The Newports were an ancient Shropshire family. One member of the family, Richard Newport, represented Shropshire and Shrewsbury in Parliament and was a supporter of King Charles I during the Civil War. In 1642, he was raised to the Peerage of England as Baron Newport, of High Ercall in the County of Shropshire. His son, the second Baron, represented Shrewsbury in the Long Parliament and fought as a Royalist in the Civil War. After the Restoration, he served as Lord Lieutenant of Shropshire, as Comptroller of the Household and as Treasurer of the Household. In 1676, he was created Viscount Newport, of Bradford in the County of Shropshire, and on 11 May 1694, he was further honoured when he was made Earl of Bradford, in the County of Shropshire. Both titles were in the Peerage of England.

====

WORK REQUEST 1 →
Answer these questions using the passage on the Newport family:
(a) In what year was Richard Newport raised to the Peerage of England as Baron Newport?
(b) What three offices did the second Baron hold after the Restoration?
(c) On what date was he made Earl of Bradford?
WORK REQUEST 2 → Reproduce the passage on the Newport family between "The Newports were" and "Peerage of England.", inclusive.

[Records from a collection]
====

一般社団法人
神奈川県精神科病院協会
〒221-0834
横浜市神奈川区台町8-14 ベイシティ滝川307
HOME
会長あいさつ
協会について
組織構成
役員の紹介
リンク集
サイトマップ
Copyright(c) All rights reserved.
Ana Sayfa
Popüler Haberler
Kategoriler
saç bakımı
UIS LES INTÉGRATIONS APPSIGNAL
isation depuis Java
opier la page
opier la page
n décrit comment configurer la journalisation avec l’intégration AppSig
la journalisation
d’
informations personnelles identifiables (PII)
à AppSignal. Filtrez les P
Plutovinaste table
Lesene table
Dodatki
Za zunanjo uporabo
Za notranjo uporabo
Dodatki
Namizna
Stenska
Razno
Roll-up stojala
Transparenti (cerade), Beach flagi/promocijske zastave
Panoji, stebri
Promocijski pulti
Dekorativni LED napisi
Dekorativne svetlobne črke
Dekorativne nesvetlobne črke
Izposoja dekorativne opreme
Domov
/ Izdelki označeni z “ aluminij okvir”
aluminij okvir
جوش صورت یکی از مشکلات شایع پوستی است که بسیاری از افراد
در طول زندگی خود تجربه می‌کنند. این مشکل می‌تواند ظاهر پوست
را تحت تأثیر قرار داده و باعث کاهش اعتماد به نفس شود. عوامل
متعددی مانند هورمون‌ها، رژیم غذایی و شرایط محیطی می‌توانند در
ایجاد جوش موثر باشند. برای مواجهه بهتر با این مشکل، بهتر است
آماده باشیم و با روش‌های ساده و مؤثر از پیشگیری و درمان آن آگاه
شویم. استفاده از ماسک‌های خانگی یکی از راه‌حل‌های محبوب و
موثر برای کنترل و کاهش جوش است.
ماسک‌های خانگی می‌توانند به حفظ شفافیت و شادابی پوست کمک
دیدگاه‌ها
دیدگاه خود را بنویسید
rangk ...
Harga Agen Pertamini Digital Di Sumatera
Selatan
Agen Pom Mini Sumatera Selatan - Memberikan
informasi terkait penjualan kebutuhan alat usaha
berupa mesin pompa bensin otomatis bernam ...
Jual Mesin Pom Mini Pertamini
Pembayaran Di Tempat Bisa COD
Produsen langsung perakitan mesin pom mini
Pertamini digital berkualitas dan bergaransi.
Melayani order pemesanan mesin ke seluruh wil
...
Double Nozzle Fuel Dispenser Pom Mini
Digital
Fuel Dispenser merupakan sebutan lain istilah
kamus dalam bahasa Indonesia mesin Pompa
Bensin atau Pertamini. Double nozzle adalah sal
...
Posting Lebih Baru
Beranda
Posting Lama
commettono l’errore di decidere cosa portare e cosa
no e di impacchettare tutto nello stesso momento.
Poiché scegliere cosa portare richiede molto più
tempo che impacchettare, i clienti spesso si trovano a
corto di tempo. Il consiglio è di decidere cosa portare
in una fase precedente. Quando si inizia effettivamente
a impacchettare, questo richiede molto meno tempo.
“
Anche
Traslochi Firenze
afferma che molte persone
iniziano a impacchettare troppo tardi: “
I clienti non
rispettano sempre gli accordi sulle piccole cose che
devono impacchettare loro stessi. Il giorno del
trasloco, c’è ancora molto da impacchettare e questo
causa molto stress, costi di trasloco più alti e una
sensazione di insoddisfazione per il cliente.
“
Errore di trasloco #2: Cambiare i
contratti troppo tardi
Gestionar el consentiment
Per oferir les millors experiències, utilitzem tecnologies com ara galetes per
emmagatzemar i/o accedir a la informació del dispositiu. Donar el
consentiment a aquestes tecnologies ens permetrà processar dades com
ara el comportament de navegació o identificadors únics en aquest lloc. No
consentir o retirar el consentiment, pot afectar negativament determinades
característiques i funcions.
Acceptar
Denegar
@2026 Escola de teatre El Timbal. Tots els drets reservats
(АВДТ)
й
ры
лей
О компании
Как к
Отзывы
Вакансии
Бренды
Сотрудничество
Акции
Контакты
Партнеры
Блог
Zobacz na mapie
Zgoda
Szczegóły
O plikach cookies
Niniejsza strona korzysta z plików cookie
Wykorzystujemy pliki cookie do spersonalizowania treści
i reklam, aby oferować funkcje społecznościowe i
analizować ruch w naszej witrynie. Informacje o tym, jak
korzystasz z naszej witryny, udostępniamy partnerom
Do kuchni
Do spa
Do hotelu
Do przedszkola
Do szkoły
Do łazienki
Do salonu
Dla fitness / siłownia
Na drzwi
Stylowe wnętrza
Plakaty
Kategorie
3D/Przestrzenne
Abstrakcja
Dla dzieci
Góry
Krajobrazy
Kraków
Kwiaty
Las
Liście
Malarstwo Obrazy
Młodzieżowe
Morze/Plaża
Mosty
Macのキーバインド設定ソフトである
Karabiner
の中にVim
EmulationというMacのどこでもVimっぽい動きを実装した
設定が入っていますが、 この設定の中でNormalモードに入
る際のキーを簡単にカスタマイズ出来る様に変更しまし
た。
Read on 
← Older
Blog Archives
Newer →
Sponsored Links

====

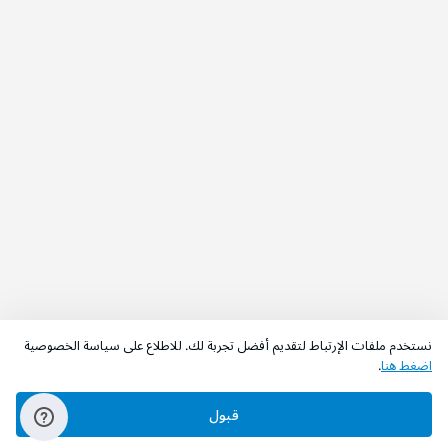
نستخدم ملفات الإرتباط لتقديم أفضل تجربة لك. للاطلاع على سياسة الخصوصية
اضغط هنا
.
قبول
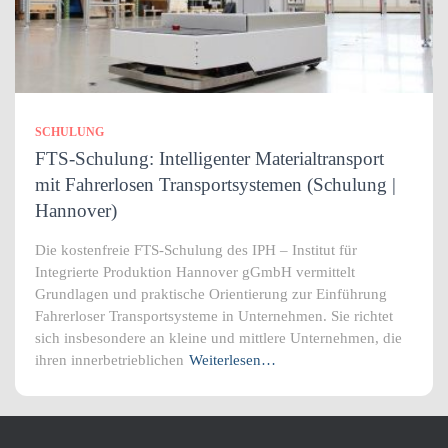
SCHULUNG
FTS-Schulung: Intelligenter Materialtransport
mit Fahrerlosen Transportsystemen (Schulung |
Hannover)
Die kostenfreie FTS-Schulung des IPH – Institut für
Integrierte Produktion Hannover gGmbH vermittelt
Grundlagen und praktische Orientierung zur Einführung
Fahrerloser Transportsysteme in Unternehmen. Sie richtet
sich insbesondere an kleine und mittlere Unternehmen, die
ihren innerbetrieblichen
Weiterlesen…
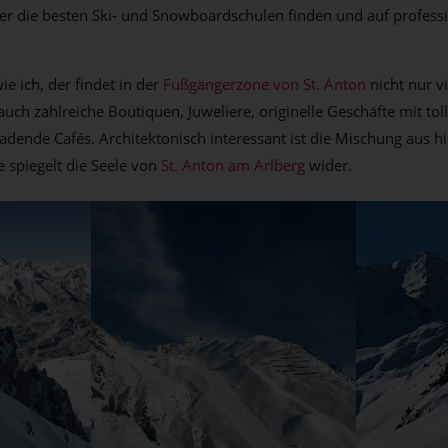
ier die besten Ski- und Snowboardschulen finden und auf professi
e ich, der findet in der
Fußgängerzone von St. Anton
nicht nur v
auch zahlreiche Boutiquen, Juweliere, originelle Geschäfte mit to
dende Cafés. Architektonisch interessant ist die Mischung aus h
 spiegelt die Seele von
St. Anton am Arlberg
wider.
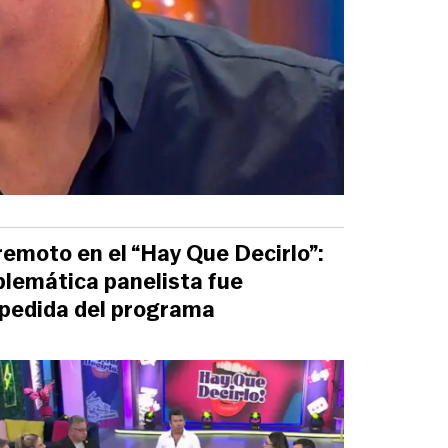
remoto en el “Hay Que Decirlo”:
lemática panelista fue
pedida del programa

====

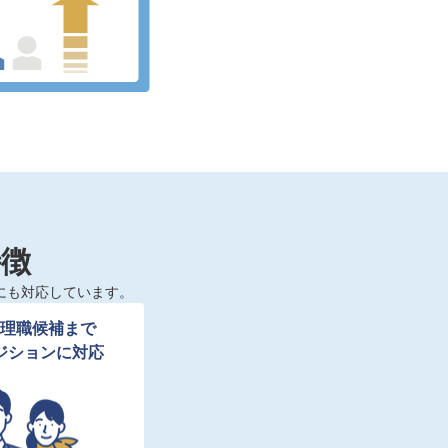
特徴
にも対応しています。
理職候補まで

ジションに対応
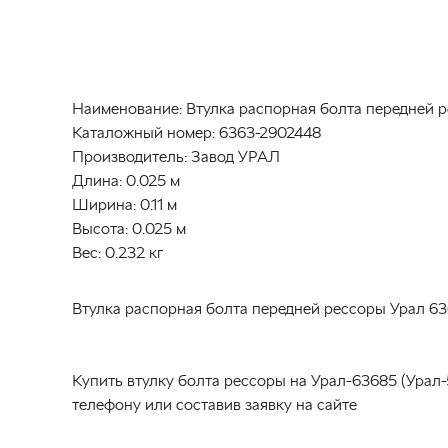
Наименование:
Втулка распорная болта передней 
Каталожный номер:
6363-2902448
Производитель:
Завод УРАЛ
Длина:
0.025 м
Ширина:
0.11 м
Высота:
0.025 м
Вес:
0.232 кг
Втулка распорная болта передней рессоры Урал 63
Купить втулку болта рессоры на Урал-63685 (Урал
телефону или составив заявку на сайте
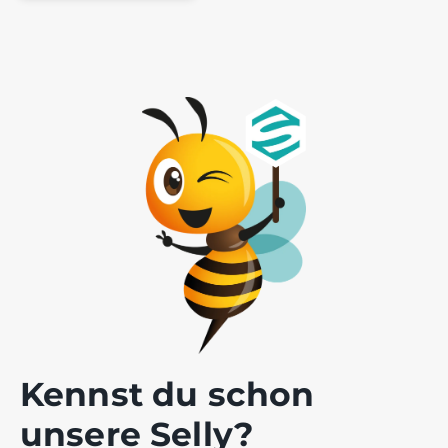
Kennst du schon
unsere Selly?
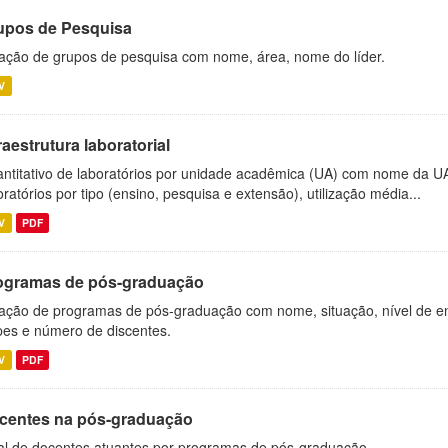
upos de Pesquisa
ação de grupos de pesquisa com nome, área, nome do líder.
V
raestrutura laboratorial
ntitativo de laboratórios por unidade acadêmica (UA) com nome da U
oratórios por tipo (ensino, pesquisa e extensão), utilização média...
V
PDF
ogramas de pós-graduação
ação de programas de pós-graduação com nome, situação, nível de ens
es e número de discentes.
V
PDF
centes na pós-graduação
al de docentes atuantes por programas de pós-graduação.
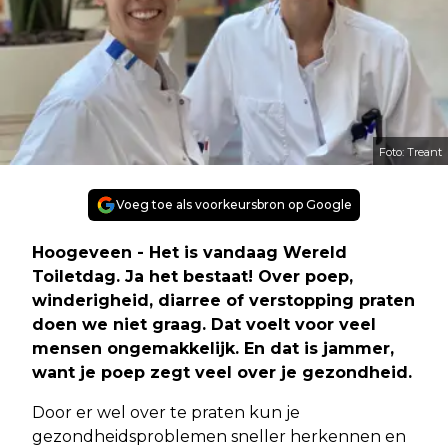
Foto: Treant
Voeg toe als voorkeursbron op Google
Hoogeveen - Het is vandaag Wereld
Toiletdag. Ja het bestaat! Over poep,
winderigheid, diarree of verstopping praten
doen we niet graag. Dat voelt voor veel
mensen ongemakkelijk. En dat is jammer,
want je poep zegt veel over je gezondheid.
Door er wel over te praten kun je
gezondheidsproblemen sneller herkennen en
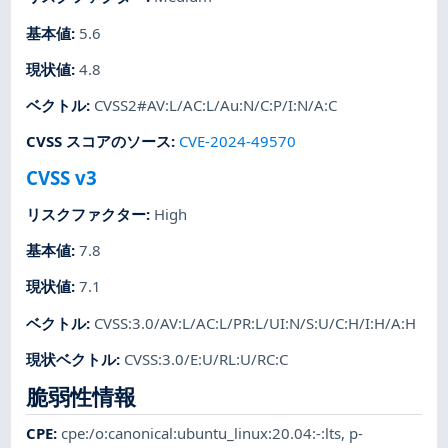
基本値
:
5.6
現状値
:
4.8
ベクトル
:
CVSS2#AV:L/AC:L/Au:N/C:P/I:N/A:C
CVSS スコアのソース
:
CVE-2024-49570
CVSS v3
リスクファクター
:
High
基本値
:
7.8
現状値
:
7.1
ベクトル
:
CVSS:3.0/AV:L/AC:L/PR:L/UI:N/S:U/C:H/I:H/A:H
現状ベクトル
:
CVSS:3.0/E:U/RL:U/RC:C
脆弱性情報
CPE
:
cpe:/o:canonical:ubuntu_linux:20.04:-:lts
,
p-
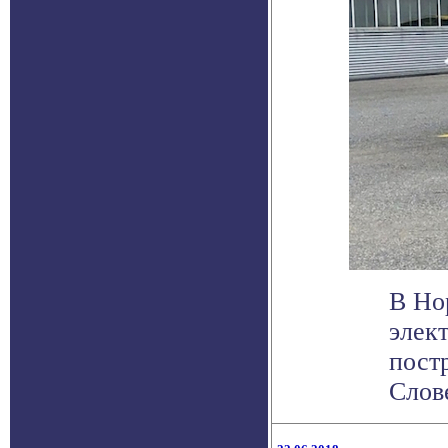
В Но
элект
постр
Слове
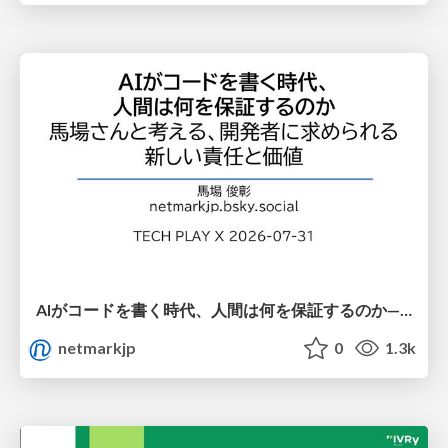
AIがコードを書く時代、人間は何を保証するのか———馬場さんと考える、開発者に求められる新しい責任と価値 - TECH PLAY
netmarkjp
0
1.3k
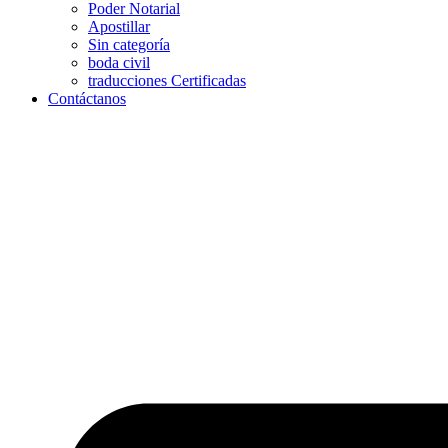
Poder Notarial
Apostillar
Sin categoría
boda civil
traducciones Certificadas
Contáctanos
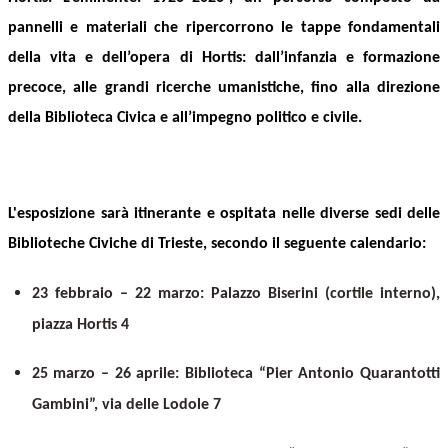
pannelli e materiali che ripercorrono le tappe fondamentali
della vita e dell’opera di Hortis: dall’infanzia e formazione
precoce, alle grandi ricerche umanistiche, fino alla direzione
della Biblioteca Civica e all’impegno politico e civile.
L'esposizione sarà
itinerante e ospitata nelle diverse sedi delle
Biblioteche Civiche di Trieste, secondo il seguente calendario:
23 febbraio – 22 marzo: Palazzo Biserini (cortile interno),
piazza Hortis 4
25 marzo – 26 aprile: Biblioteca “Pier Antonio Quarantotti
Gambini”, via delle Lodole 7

====

EXPECTED OUTPUT 1 →
(a) Richard Newport was raised to the Peerage of England as Baron Newport in 1642.
(b) He served as Lord Lieutenant of Shropshire, as Comptroller of the Household and as Treasurer of the Household.
(c) He was made Earl of Bradford on 11 May 1694.

EXPECTED OUTPUT 2 →
The Newports were an ancient Shropshire family. One member of the family, Richard Newport, represented Shropshire and Shrewsbury in Parliament and was a supporter of King Charles I during the Civil War. In 1642, he was raised to the Peerage of England as Baron Newport, of High Ercall in the County of Shropshire. His son, the second Baron, represented Shrewsbury in the Long Parliament and fought as a Royalist in the Civil War. After the Restoration, he served as Lord Lieutenant of Shropshire, as Comptroller of the Household and as Treasurer of the Household. In 1676, he was created Viscount Newport, of Bradford in the County of Shropshire, and on 11 May 1694, he was further honoured when he was made Earl of Bradford, in the County of Shropshire. Both titles were in the Peerage of England.